→ What this task involves:
Take the listing below and output it exactly, with no images.
=== Begin Enclosure ===
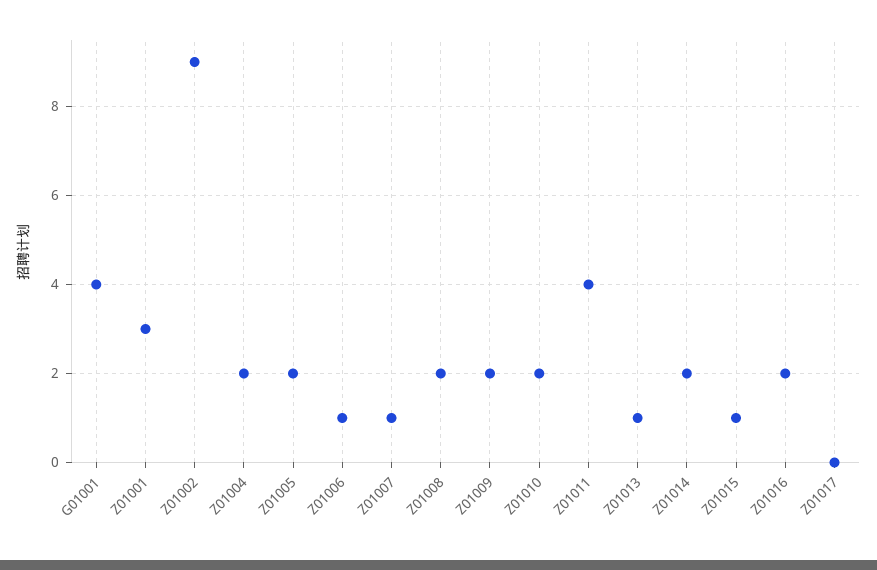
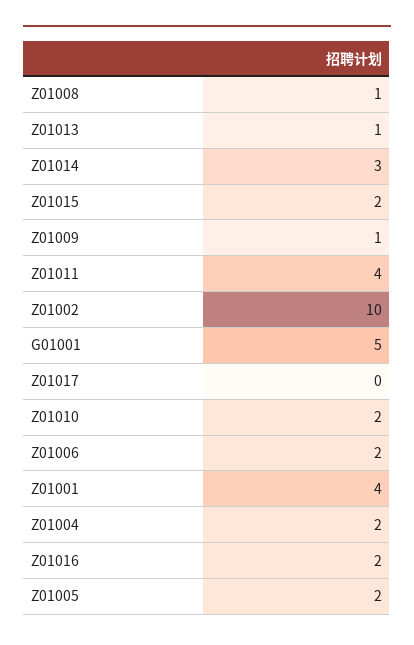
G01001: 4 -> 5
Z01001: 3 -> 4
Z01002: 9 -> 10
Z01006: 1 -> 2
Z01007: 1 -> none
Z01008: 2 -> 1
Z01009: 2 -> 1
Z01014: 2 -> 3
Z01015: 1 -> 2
=== End Enclosure ===
→ Answer space:
G01001: 4 -> 5
Z01001: 3 -> 4
Z01002: 9 -> 10
Z01006: 1 -> 2
Z01007: 1 -> none
Z01008: 2 -> 1
Z01009: 2 -> 1
Z01014: 2 -> 3
Z01015: 1 -> 2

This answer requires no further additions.